• _TASK DIRECTIONS_
From the records below, print exactly the lines starting at the one containing "μ<sub>W</sub> = [0" and ending at the one containing "For Gaussian sequence, only", ends included, and nothing else.

• _Extracted page text data_
• • • •
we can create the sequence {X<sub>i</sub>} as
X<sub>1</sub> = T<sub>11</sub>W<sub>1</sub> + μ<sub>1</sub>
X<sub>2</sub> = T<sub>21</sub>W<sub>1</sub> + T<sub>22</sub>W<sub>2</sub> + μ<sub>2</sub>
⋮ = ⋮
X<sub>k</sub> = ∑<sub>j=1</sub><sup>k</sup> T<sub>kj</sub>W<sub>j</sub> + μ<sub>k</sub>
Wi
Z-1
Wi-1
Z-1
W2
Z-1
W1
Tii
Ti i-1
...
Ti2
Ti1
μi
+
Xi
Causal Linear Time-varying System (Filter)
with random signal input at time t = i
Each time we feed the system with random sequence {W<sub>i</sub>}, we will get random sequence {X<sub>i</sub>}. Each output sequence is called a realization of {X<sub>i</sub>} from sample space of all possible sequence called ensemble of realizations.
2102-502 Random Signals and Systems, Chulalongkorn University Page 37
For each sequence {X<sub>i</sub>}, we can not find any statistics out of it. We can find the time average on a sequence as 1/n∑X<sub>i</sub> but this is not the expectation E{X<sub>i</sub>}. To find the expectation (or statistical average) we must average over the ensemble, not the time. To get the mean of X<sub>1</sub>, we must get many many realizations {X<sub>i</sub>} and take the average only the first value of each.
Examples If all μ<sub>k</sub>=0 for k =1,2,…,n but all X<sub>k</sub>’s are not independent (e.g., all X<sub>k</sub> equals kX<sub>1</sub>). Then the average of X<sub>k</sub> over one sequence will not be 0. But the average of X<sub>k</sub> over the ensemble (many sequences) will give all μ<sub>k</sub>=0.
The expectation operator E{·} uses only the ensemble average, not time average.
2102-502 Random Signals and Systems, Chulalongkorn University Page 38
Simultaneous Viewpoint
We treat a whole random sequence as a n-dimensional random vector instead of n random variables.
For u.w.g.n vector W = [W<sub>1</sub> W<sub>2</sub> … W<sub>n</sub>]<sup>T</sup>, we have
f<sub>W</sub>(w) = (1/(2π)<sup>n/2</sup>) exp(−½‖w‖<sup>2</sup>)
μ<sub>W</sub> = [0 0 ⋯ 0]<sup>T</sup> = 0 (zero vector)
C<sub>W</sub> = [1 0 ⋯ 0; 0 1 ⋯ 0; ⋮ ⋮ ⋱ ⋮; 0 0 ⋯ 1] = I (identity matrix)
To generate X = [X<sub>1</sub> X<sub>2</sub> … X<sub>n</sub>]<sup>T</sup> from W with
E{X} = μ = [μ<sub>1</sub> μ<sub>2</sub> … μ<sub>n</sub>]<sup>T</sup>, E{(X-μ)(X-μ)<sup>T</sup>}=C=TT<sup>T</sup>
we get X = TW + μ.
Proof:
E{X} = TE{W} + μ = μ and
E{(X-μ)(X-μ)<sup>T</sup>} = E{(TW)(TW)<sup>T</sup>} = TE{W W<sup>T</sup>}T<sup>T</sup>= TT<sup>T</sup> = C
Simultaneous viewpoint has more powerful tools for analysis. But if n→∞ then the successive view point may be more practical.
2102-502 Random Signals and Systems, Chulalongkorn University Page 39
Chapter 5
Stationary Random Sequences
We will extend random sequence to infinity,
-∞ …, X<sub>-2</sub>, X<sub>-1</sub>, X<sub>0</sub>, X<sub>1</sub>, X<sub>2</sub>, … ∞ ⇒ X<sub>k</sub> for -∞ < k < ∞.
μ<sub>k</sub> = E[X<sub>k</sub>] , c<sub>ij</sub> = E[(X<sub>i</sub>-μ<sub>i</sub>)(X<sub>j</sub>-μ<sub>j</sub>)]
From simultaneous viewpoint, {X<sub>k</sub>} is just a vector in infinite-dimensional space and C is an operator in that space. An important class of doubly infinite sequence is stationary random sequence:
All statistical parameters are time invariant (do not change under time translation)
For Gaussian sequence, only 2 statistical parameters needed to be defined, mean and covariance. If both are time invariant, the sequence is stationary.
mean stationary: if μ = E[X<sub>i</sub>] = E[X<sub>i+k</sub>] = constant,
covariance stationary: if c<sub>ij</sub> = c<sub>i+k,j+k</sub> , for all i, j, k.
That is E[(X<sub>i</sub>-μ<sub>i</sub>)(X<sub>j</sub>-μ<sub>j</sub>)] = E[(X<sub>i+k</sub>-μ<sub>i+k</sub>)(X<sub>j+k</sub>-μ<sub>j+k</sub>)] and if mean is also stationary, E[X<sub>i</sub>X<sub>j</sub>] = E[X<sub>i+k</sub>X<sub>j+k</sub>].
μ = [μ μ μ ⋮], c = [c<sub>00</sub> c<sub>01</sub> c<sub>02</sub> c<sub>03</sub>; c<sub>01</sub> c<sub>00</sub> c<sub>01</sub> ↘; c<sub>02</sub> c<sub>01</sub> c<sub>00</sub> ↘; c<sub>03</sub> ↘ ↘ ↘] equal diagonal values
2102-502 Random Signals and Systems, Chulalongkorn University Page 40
• • • •
• _FINISHED EXERCISE_
μ<sub>W</sub> = [0 0 ⋯ 0]<sup>T</sup> = 0 (zero vector)
C<sub>W</sub> = [1 0 ⋯ 0; 0 1 ⋯ 0; ⋮ ⋮ ⋱ ⋮; 0 0 ⋯ 1] = I (identity matrix)
To generate X = [X<sub>1</sub> X<sub>2</sub> … X<sub>n</sub>]<sup>T</sup> from W with
E{X} = μ = [μ<sub>1</sub> μ<sub>2</sub> … μ<sub>n</sub>]<sup>T</sup>, E{(X-μ)(X-μ)<sup>T</sup>}=C=TT<sup>T</sup>
we get X = TW + μ.
Proof:
E{X} = TE{W} + μ = μ and
E{(X-μ)(X-μ)<sup>T</sup>} = E{(TW)(TW)<sup>T</sup>} = TE{W W<sup>T</sup>}T<sup>T</sup>= TT<sup>T</sup> = C
Simultaneous viewpoint has more powerful tools for analysis. But if n→∞ then the successive view point may be more practical.
2102-502 Random Signals and Systems, Chulalongkorn University Page 39
Chapter 5
Stationary Random Sequences
We will extend random sequence to infinity,
-∞ …, X<sub>-2</sub>, X<sub>-1</sub>, X<sub>0</sub>, X<sub>1</sub>, X<sub>2</sub>, … ∞ ⇒ X<sub>k</sub> for -∞ < k < ∞.
μ<sub>k</sub> = E[X<sub>k</sub>] , c<sub>ij</sub> = E[(X<sub>i</sub>-μ<sub>i</sub>)(X<sub>j</sub>-μ<sub>j</sub>)]
From simultaneous viewpoint, {X<sub>k</sub>} is just a vector in infinite-dimensional space and C is an operator in that space. An important class of doubly infinite sequence is stationary random sequence:
All statistical parameters are time invariant (do not change under time translation)
For Gaussian sequence, only 2 statistical parameters needed to be defined, mean and covariance. If both are time invariant, the sequence is stationary.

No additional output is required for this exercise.